Chico Rei - Galanga Rei do Congo
INTRODUÇÃO
Era uma época em que a Coroa Portuguesa, para se estabelecer nas novas terras descobertas, Brasil, dependia de comércio de escravos, como atividade rentável e eficaz para seu objetivo.
A costa africana era varrida por navios negreiros, que se enchiam de negros, atirados e amontoados em seus porões. Arrancados de sua terra natal e, na maioria das vezes, separados dos familiares partiam com destino à costa brasileira.
Muitos morriam e eram lançados ao mar. Alguns desses se deixavam morrer, preferindo a morte à escravidão.
O protagonista de nossa história, Chio Rei, nasceu no Congo, África, chamava-se Galanga. Era sumo sacerdote do deus Zambi-Apungo e rei de uma das mais numerosas tribos dessa região.
DE REI NO CONGO A ESCRAVO NO BRASIL
Galanga foi capturado e aprisionado em sua terra natal, juntamente com sua mulher, filhos e toda a corte, ou por tribo inimiga, ou capturados por caçadores africanos, arrastado a praia pelos comerciantes africanos, os “pombeiros” e trocado por mercadorias com comerciantes portugueses traficantes de escravos.
Na travessia da África para o Brasil, a rainha Djalô e a filha, a princesa Itulo, foram jogadas ao mar pelos marujos do navio negreiro, numa tentativa de aplacar a ira dos deuses responsável por atingir a embarcação com tempestade, que os ameaçava de naufrágio.
Chegou ao Brasil em 1740, no navio negreiro "Madalena". Galanga mais o filho e os que conseguiram sobreviver à travessia foram retirados do porão em Valongo, no Rio de Janeiro.
Todo o lote de escravos foi comprado dos comerciantes traficantes pelo minerador major Augusto de Andrade Góis, proprietário da mina da Encardideira. Galanga, então batizado de Francisco, o filho e os outros foram levados para Vila Rica (Ouro Preto), Minas Gerais, para trabalhar na famosa Mina de Ouro da Encardideira.
Essa mina é uma escavação artesanal subterrânea, distribuída em cinco níveis com galeria de 11.500 metros localizada sob parte da cidade de Ouro Preto e estende-se até a Casa dos Contos e a Escola de Minas, antigo palácio do Governador.
Foi redescoberta em 1950 e renomeada como Mina de Chico Rei. Está aberta à visitação turística nos 50 metros iniciais.

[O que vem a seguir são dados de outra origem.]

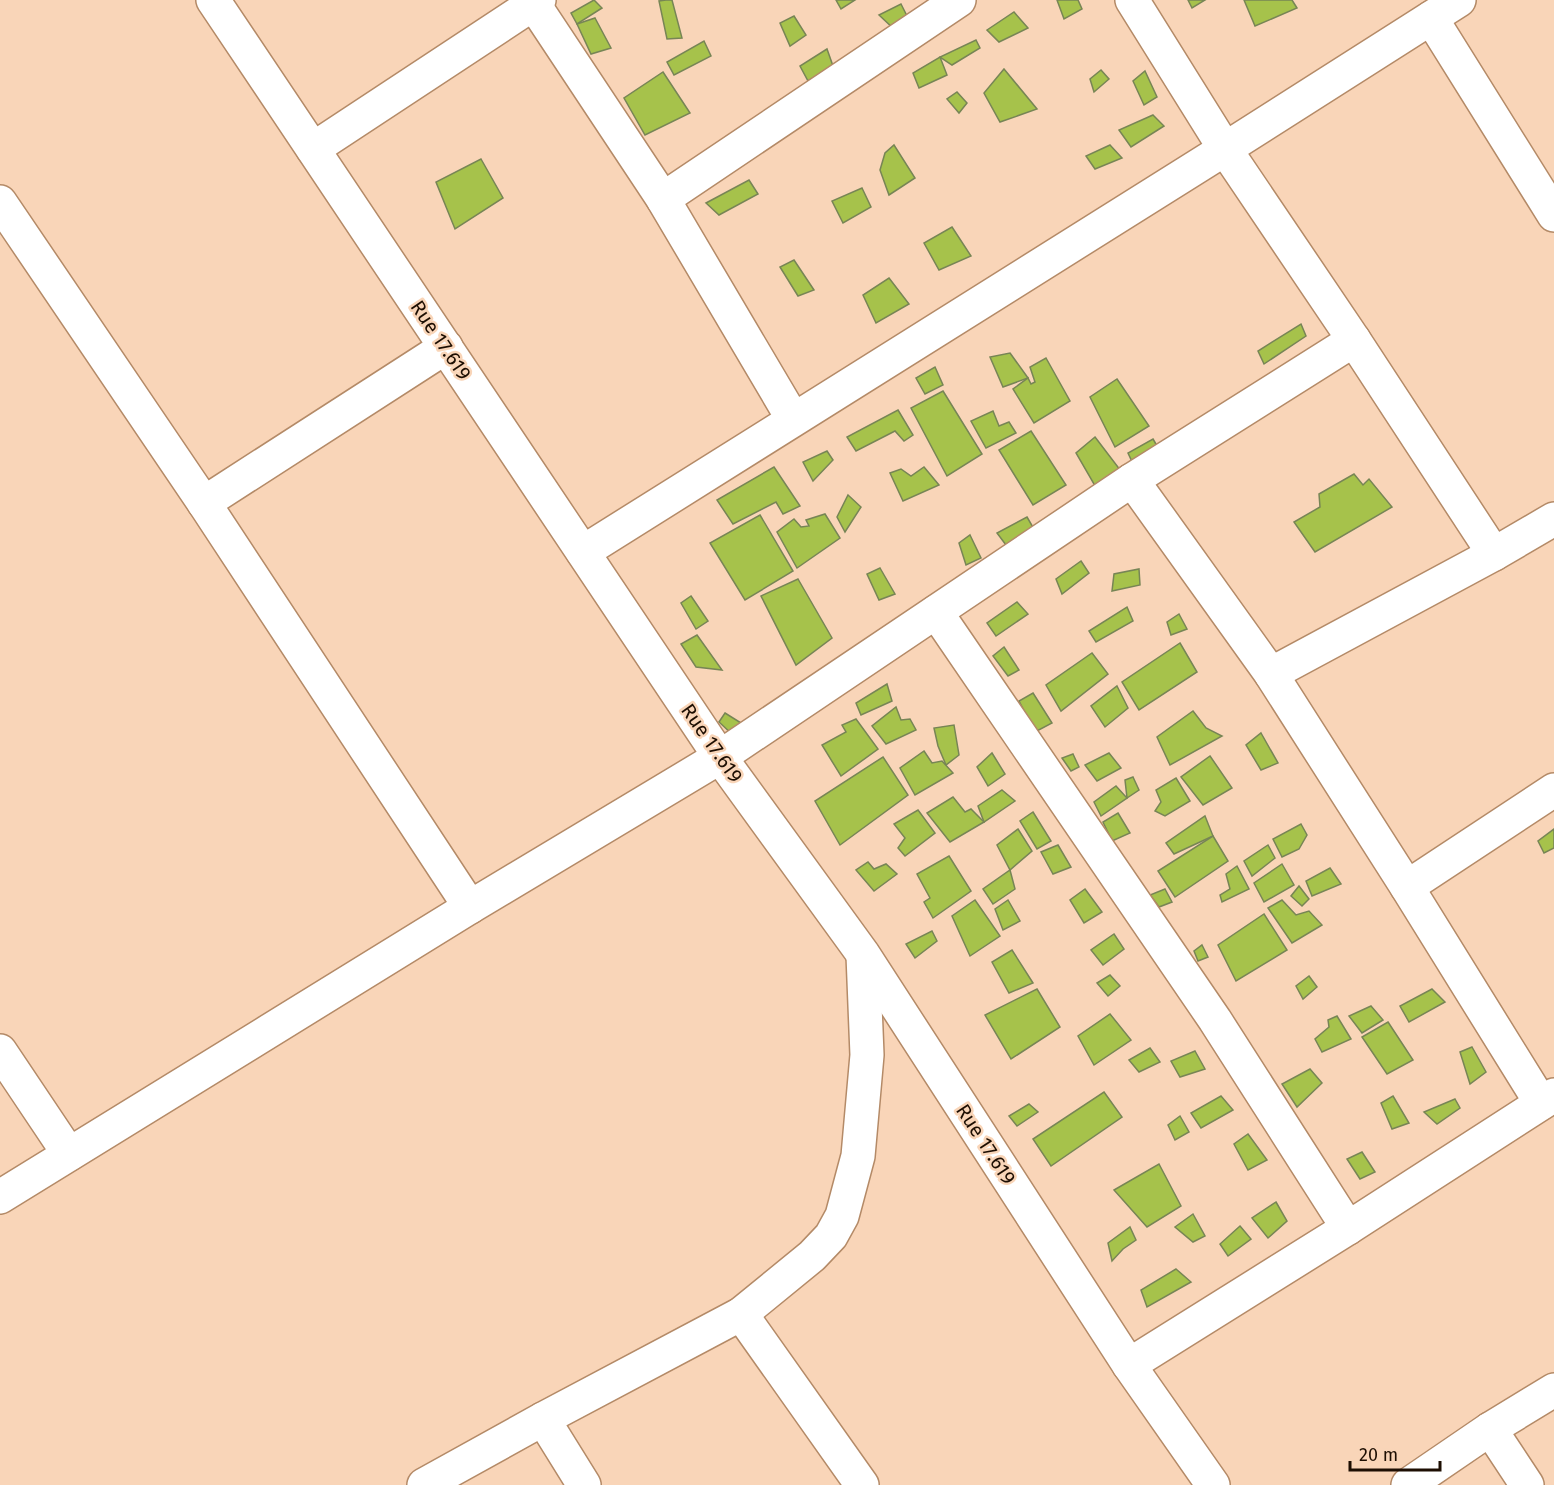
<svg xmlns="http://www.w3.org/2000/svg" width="1554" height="1485" viewBox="0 0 1554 1485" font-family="'Fira Sans',sans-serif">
  <rect width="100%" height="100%" fill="#f9d5b8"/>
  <g fill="#a6c24b" stroke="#778555" stroke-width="1.5">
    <path d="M594,0l8,8 -25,16 -6,-11z"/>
    <path d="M666,0h6l10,38 -15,1 -8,-38z"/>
    <path d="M836,0h19l-14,9z"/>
    <path d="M1057,0h21l4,9 -18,10z"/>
    <path d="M1188,0h17l-13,8z"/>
    <path d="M1244,0h48l5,8 -42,18z"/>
    <path d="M901,4l8,16 -15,9 -15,-14z"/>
    <path d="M1014,12l14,16 -29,14 -12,-12z"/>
    <path d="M794,16l12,19 -16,11 -10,-23z"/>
    <path d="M595,18l16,30 -20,6 -14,-30z"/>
    <path d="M976,40l4,8 -28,17 -12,-8z"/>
    <path d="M704,41l7,15 -37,19 -7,-13z"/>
    <path d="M827,49l6,17 -25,15 -8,-15z"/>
    <path d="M940,57l7,18 -28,13 -6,-15z"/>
    <path d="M1004,69l33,40 -37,13 -16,-29z"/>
    <path d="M1101,70l8,9 -15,13 -4,-13z"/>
    <path d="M1145,71l12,26 -13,8 -11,-24z"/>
    <path d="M663,72l27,41 -45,22 -21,-37z"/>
    <path d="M957,92l10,11 -8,10 -12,-14z"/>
    <path d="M1153,115l11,11 -33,21 -12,-17z"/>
    <path d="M894,145l21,33 -26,17 -9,-25 5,-17z"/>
    <path d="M1110,145l12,13 -27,11 -9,-13z"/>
    <path d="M481,159l22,39 -48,31 -19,-47z"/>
    <path d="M749,180l9,14 -39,21 -13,-12z"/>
    <path d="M862,188l9,19 -28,16 -11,-22z"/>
    <path d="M952,227l19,29 -32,14 -15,-27z"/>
    <path d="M794,260l20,30 -16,6 -18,-29z"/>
    <path d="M889,278l20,26 -33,19 -13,-28z"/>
    <path d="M1301,324l5,12 -42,28 -6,-13z"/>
    <path d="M1010,353l18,25 -25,9 -13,-30z"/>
    <path d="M1046,358l24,43 -36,22 -21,-34 15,-11 3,6 4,-2 -5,-15z"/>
    <path d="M935,367l8,18 -18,9 -9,-16z"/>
    <path d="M1117,379l32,47 -34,21 -25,-50z"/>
    <path d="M943,391l39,63 -35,22 -36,-68z"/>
    <path d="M898,410l15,25 -9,6 -9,-10 -39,20 -9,-14z"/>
    <path d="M993,411l6,15 10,-4 7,11 -30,15 -15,-27z"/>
    <path d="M1031,431l35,54 -33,20 -34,-55z"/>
    <path d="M1095,437l29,38 -26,16 -22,-38z"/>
    <path d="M1153,439l7,12 -26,15 -6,-13z"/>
    <path d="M827,451l6,9 -20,21 -10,-19z"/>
    <path d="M774,467l26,39 -17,8 -7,-12 -43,22 -16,-24z"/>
    <path d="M924,467l15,18 -36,16 -13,-28 11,-4 10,7z"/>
    <path d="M1354,474l9,11 6,-6 23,28 -77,45 -21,-30 26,-15 -1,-13z"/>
    <path d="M848,495l13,12 -16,25 -8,-15z"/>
    <path d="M825,514l15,24 -43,30 -20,-36 17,-13 7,8 8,-1 -3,-6z"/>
    <path d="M760,515l33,56 -48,29 -35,-57z"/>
    <path d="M1027,517l7,12 -28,16 -9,-12z"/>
    <path d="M970,535l11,23 -15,7 -7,-22z"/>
    <path d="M1081,561l8,12 -27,21 -6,-15z"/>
    <path d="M880,568l15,26 -16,6 -12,-26z"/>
    <path d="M1139,569l1,16 -28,6 2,-17z"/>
    <path d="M798,579l34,59 -36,27 -35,-69z"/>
    <path d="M691,596l17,25 -12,8 -15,-26z"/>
    <path d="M1017,602l11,12 -32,22 -9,-13z"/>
    <path d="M1127,607l6,14 -37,21 -7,-11z"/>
    <path d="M1179,614l8,15 -16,6 -4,-13z"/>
    <path d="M697,635l25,35 -26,-3 -15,-23z"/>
    <path d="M1180,643l17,29 -58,38 -17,-28z"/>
    <path d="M1004,647l15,23 -11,6 -15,-20z"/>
    <path d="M1092,653l16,21 -47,37 -15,-26z"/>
    <path d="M887,684l5,17 -31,14 -5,-12z"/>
    <path d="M1117,686l11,22 -23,19 -14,-21z"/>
    <path d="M1033,693l19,30 -17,9 -16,-31z"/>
    <path d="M896,707l5,13 9,-1 6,11 -30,14 -14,-18z"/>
    <path d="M1193,711l13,17 16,8 -52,29 -13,-28z"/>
    <path d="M725,713l21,13 -12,10 -15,-14z"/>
    <path d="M856,719l22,30 -37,27 -19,-31 24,-13 -4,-7z"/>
    <path d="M954,725l5,30 -13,10 -8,-19 -4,-18z"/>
    <path d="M1261,733l17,30 -17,7 -15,-25z"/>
    <path d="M924,751l8,12 10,-2 11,12 -38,22 -15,-27z"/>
    <path d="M992,753l13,21 -17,12 -11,-19z"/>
    <path d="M1109,753l12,15 -24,13 -12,-16z"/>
    <path d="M1073,754l6,13 -8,4 -9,-13z"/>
    <path d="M1210,756l22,32 -29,17 -22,-28z"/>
    <path d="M883,757l25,38 -68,50 -25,-44z"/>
    <path d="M1133,777l6,13 -12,8 -2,-18z"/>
    <path d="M1176,778l14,23 -25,15 -10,-5 6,-9 -5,-12z"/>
    <path d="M1116,786l11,12 -26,18 -7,-14z"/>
    <path d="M1002,790l13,11 -31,21 -6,-16z"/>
    <path d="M953,797l12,15 6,-3 13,13 -34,20 -23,-29z"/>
    <path d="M918,810l17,23 -30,23 -7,-8 7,-10 -11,-14z"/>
    <path d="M1033,812l18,29 -14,8 -17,-28z"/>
    <path d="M1118,813l12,20 -18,8 -9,-19z"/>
    <path d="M1205,816l8,20 -39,18 -8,-11z"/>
    <path d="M1301,824l6,11 -8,14 -17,8 -9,-18z"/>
    <path d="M1018,829l14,22 -22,19 -13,-25z"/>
    <path d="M1554,829v19l-10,5 -6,-12z"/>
    <path d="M1213,836l15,25 -53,36 -17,-26z"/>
    <path d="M1058,845l13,22 -18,7 -12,-22z"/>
    <path d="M1268,845l7,13 -23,18 -8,-15z"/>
    <path d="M949,856l22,35 -38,27 -9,-16 6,-4 -13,-24z"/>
    <path d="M868,862l6,7 12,-5 11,10 -23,17 -18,-21z"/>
    <path d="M1282,864l12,21 -30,17 -10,-19z"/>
    <path d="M1237,866l12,23 -27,13 -2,-7 10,-6 -4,-15z"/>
    <path d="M1330,868l11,16 -29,12 -6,-15z"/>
    <path d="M1010,870l5,19 -22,15 -10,-15z"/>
    <path d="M1299,886l10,13 -7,7 -11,-10z"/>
    <path d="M1085,889l17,23 -18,11 -14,-23z"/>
    <path d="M1165,889l7,13 -13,5 -9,-12z"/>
    <path d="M975,900l25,36 -30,20 -18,-40z"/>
    <path d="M1008,900l12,21 -17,9 -8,-21z"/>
    <path d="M1282,900l14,15 13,-4 13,14 -30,18 -24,-35z"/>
    <path d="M1264,914l23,36 -51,31 -18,-36z"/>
    <path d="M932,931l5,10 -22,17 -9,-14z"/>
    <path d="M1114,934l10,15 -21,16 -12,-15z"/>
    <path d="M1202,945l6,12 -10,4 -4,-10z"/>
    <path d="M1012,950l21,33 -24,10 -17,-31z"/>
    <path d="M1110,975l10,11 -12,10 -11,-13z"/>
    <path d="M1309,976l8,11 -14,12 -7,-13z"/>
    <path d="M1037,989l23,38 -49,32 -26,-44z"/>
    <path d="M1432,989l13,13 -36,20 -9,-16z"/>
    <path d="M1371,1006l12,14 -21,13 -13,-17z"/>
    <path d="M1110,1014l21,26 -37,25 -16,-29z"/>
    <path d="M1337,1016l14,23 -29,13 -7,-13 14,-12 -1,-7z"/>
    <path d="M1388,1022l25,38 -26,14 -25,-37z"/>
    <path d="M1472,1047l14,25 -16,12 -10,-32z"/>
    <path d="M1150,1048l10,14 -21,10 -10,-12z"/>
    <path d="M1195,1051l10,18 -25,8 -9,-16z"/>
    <path d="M1310,1069l12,14 -25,24 -15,-23z"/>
    <path d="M1104,1092l18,25 -71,49 -18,-27z"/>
    <path d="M1221,1096l12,14 -32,18 -10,-15z"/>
    <path d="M1393,1096l16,27 -17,6 -11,-26z"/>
    <path d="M1455,1099l5,9 -23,16 -13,-12z"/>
    <path d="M1029,1104l9,8 -21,14 -8,-10z"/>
    <path d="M1180,1116l9,16 -14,8 -7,-15z"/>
    <path d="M1248,1134l19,26 -19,10 -14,-26z"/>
    <path d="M1362,1152l13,20 -15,7 -13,-20z"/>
    <path d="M1159,1164l22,42 -34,21 -33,-37z"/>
    <path d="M1276,1202l11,19 -19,17 -16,-20z"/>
    <path d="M1193,1214l12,22 -12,6 -18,-15z"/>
    <path d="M1240,1226l11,13 -23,17 -8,-12z"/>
    <path d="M1130,1227l6,13 -13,9 -11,12 -4,-18z"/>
    <path d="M1176,1269l15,13 -44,25 -6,-17z"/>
  </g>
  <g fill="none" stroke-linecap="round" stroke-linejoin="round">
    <g stroke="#b48a67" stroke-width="36">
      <g id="minor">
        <path d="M213,0l507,757 143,197 266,411 84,120"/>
        <path d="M531,0l132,199 130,220"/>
        <path d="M1132,0l93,149 129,191 140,214"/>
        <path d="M1431,18l123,197"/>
        <path d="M313,149l226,-149"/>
        <path d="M663,199l296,-199"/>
        <path d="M0,202l204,301 266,404"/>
        <path d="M1132,480l139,194 136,213 134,216"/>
        <path d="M204,503l242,-156"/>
        <path d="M583,552l642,-403 234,-149"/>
        <path d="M936,612l279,408 133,208"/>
        <path d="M1271,674l223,-120 60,-35"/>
        <path d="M1407,887l147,-97"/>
        <path d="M0,1051l69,103"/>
        <path d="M0,1197l470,-290 250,-150 412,-277 222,-140"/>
        <path d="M741,1314l121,171"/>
        <path d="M1129,1365l219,-137 206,-133"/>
        <path d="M543,1419l41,66"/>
        <path d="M1490,1429l37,56"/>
        <path d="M424,1485l119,-66 198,-105 71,-58 19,-20 11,-20 16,-60 9,-101 -4,-100"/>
        <path d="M1408,1485l82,-56 64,-39"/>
      </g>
    </g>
    <use href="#minor" stroke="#fff" stroke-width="33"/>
  </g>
  <g text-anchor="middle" stroke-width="5" stroke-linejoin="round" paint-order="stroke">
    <g font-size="20" fill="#1d0e02" stroke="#f9d5b8">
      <text transform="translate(441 340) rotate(56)" y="7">Rue 17.619</text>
      <text transform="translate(712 743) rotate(55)" y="7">Rue 17.619</text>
      <text transform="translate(986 1144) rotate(57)" y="7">Rue 17.619</text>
    </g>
  </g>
  <path d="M1350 1461v9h90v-9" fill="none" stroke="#1d0e02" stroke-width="3"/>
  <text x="1359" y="1461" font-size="18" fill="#1d0e02" stroke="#f9d5b8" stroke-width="4.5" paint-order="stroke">20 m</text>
</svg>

A DETERMINAÇÃO DE FRANCISCO
Galanga, agora Francisco venceu a morte, sobreviveu à travessia, pois se determinara: “rei na minha terra, voltarei a ser rei algum dia, em alguma outra terra”.
Foi tanta sua força de vontade e perseverança, que realizou sua nobre aspiração de rei destronado e transformado em escravo. Com isso, imortalizou-se na galeria de mitos brasileiros.
Em pouco tempo, graças a seu carisma e liderança, Francisco conquista a confiança do proprietário da mina e passa a conduzir a exploração dos filões e veios auríferos.
Conta a tradição oral que, durante o trabalho na mina, Francisco e outros escravos escondiam ouro entre os cabelos. Mais tarde, ao saírem da mina, lavavam as cabeleiras na pia batismal da igreja, sendo acobertados pelos religiosos.
À custa do penoso trabalho, de alguma economia e do ouro desviado nos cabelos dos escravos, juntou seu primeiro pecúlio, que dava para libertar somente um escravo. Sua decisão foi libertar primeiramente o filho. O filho grato, por sua vez, também começou a trabalhar para forrá-lo. E, assim, com mais facilidades Francisco foi alforriado.
Parte de seu sonho fora realizado, mais lhe faltava a parte nobre de seu sonho: voltar a ser rei.
LIBERTAÇÃO DE TODA TRIBO
Para voltar a ser rei, Francisco teria que promover a libertação de toda sua tribo. Assim, o filho e ele continuariam no trabalho para libertar o terceiro membro da tribo e escravo. Os três trabalhariam para libertar o quarto e, assim até a libertação de toda tribo.
Francisco, então, descobre um grande filão de ouro depositado nas entranhas da mina, o qual é mantido inexplorado e oculto do dono da mina.
Continuava, apesar de lenta, a alforria de outros escravos. Entretanto, com o passar do tempo a Mina da Encardideira começa a apresentar sinais de exaustão. Sem saber do rico veio aurífero descoberto por Francisco e, portanto, julgando esgotado o ouro de sua mina, o major e proprietário Augusto vende a Encardideira ao alforriado Francisco.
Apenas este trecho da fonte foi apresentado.